Gross rental income rose 1.5% to £109.1 million, net rental income dipped slightly to £94.0 million

LONDON: Derwent London plc reported unaudited results for the six months ended 30 June 2025, highlighting strong leasing momentum, resilient financials, and a strategic portfolio repositioning aimed at long-term growth.
The Group completed £13.8 million in leasing, renewals, and regears year-to-date, with open-market lettings averaging 10.5% above estimated rental value (ERV). Adobe’s expansion at White Collar Factory and full occupancy at The White Chapel Building were among the standout transactions.
The EPRA vacancy rate remained low at 3.7%, while underlying capital growth turned positive at 1.2%, reversing a 1.7% decline in H1 2024. ERV growth held steady at 2.0%, and the equivalent yield edged down to 5.69%.
Gross rental income rose 1.5% to £109.1 million, although net rental income dipped slightly to £94.0 million. EPRA earnings per share declined marginally to 52.2p, while the interim dividend increased 2.0% to 25.5p. The Group’s IFRS result before tax rebounded to £94.0 million from a £27.2 million loss in the prior year.

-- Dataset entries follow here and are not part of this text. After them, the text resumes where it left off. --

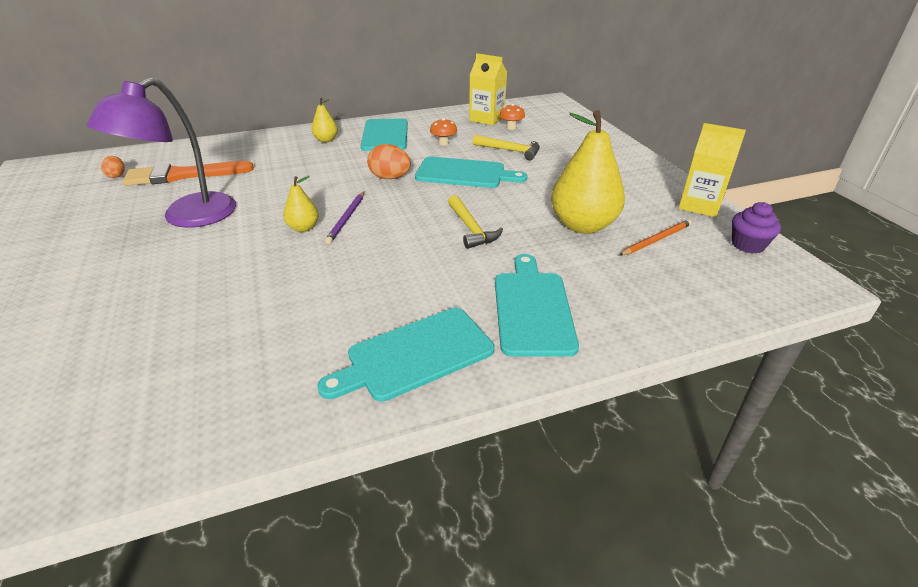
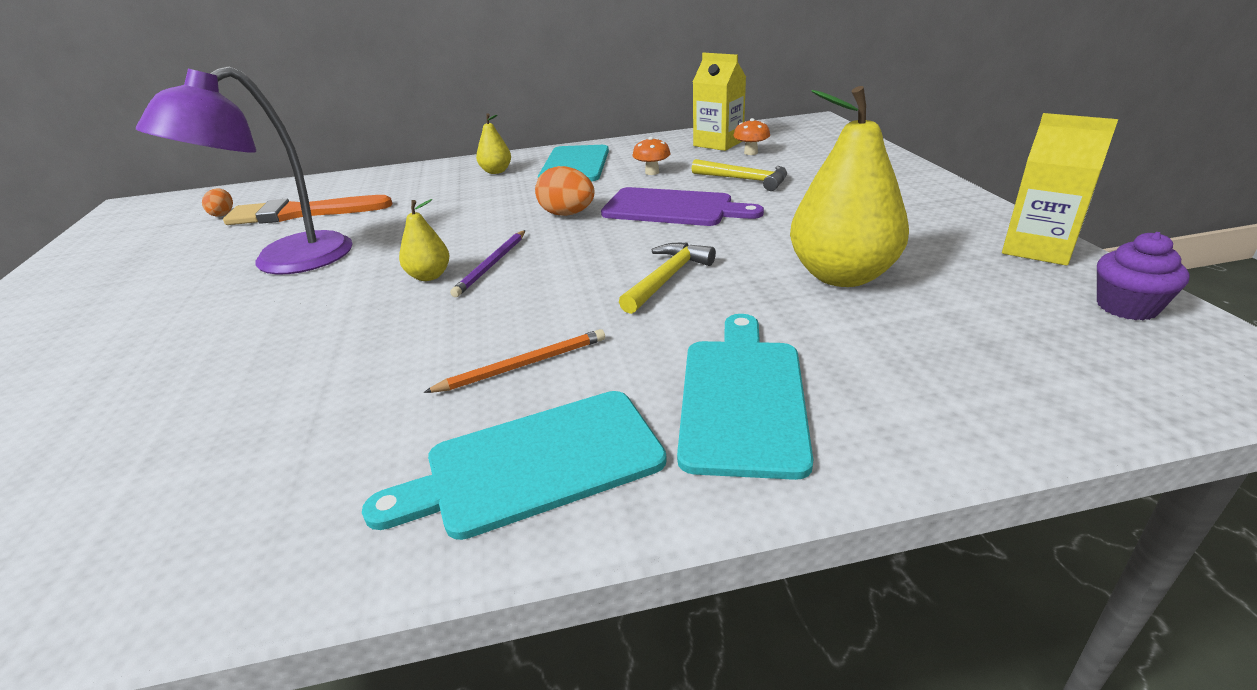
camera: 10 degrees right, 5 degrees down
(465, 173) = (673, 208): turquoise cutting board -> purple cutting board
(471, 228) = (667, 278): yellow hammer -> yellow hammer turned 135 degrees counterclockwise
(656, 240) = (963, 297): orange pencil -> orange pencil (523, 365)

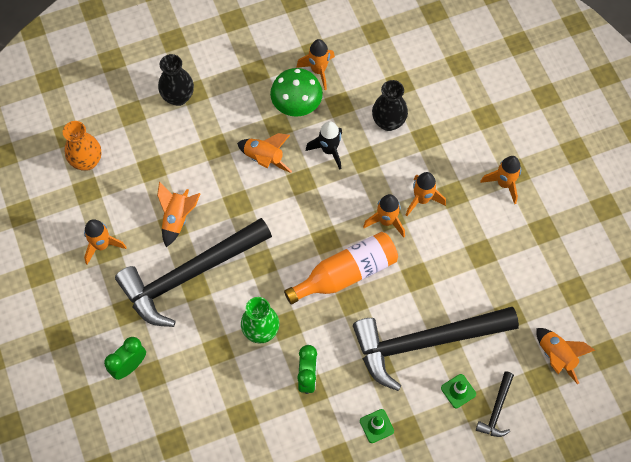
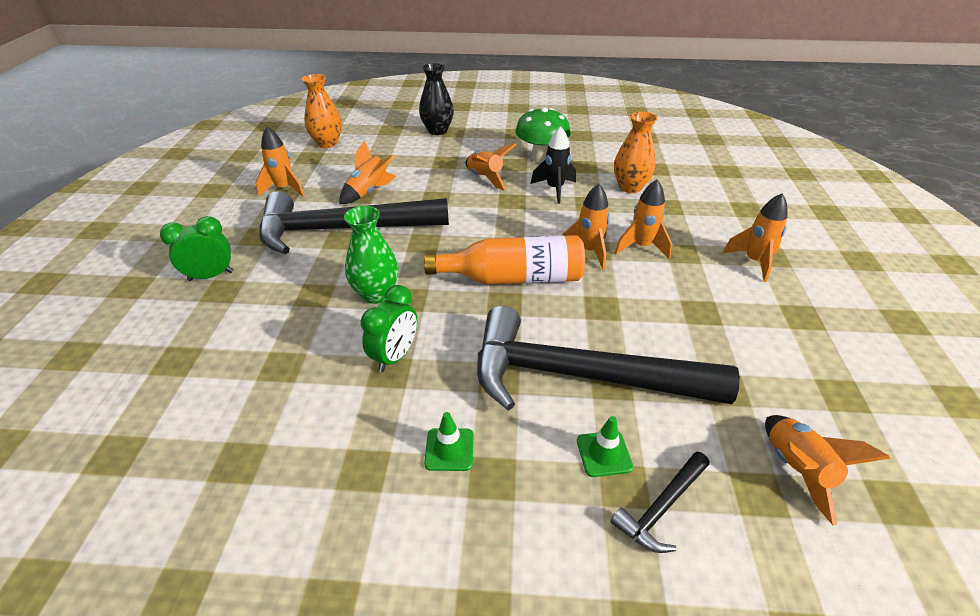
camera: 25 degrees right, 25 degrees down
(318, 71) = (576, 145): orange rocket -> none
(388, 122) = (630, 187): black vase -> orange vase

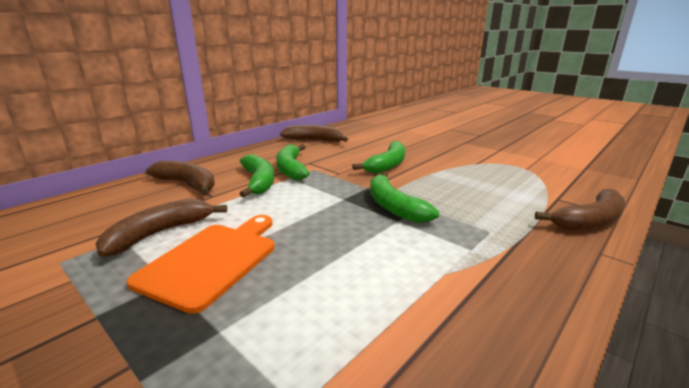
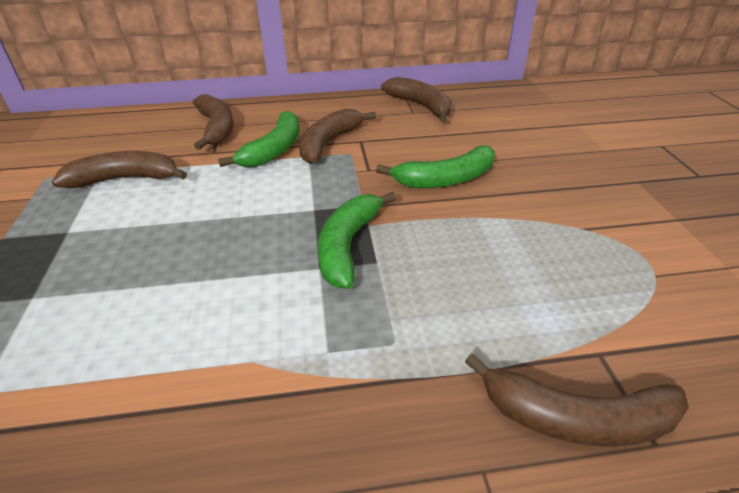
camera: 40 degrees right, 15 degrees up
(212, 260) = (116, 227): orange cutting board -> none
(291, 169) = (329, 143): green banana -> brown banana

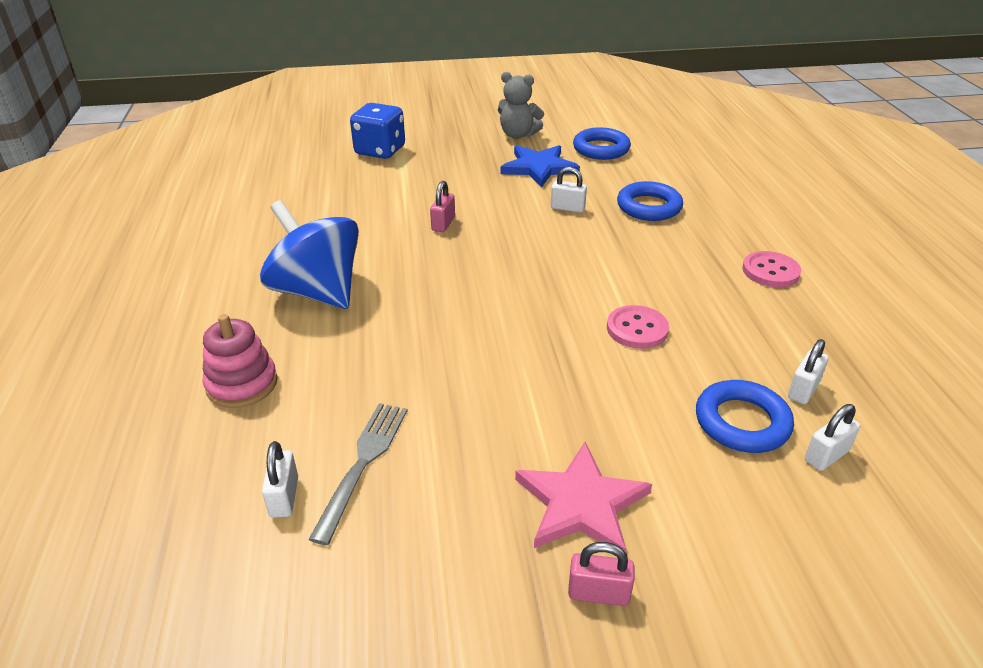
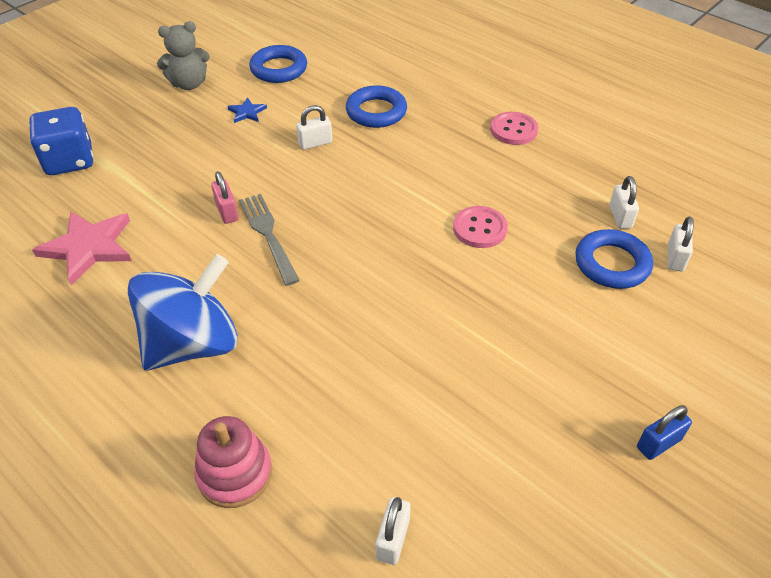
camera: 40 degrees left, 10 degrees up
(284, 497) = (393, 539): white padlock -> white padlock turned 60 degrees clockwise
(317, 292) = (192, 343): blue spinning top -> blue spinning top turned 135 degrees clockwise
(363, 463) = (417, 468): grey fork -> grey fork (268, 235)
(539, 168) = (247, 112): blue star -> blue star, size x0.49
(581, 503) = (586, 389): pink star -> pink star (88, 247)
(598, 593) = (658, 443): pink padlock -> blue padlock

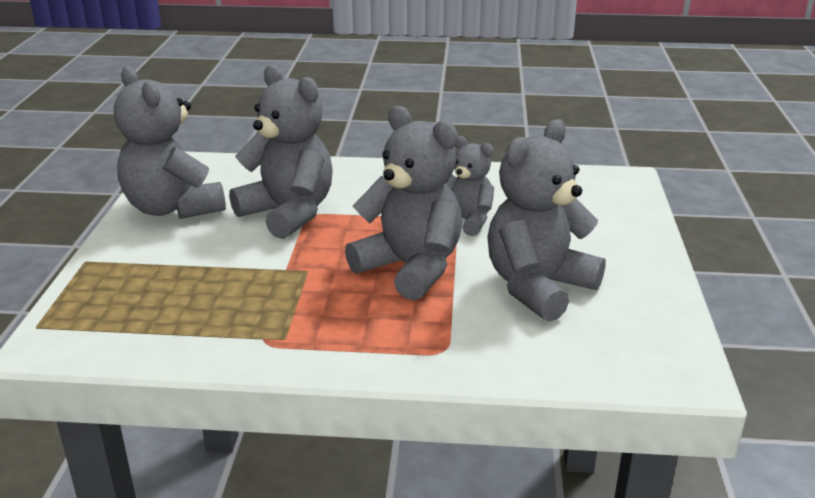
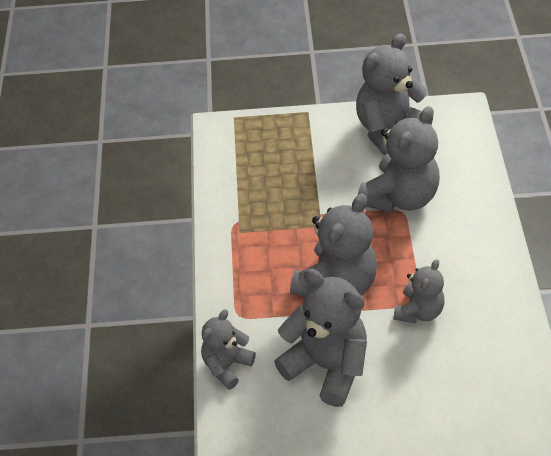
camera: 85 degrees right, 20 degrees up
(531, 367) = (227, 365): none -> grey teddy bear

Derwent’s balance sheet remains robust, with EPRA net tangible assets per share rising to 3,187p and cash and undrawn debt facilities totaling £604 million. Strategic disposals exceeding £200 million are set to fund high-return developments, including Holden House and 50 Baker Street.
Chief Executive Paul Williams said, “We’re seeing strong demand and rental growth in the Central London office market. Our total return outlook is the strongest it’s been in years, and we remain confident in our rental guidance of 3% to 6% for 2025.”
Derwent London continues to outperform the MSCI Central London Office index, delivering a total return 120 basis points above the benchmark in H1 2025.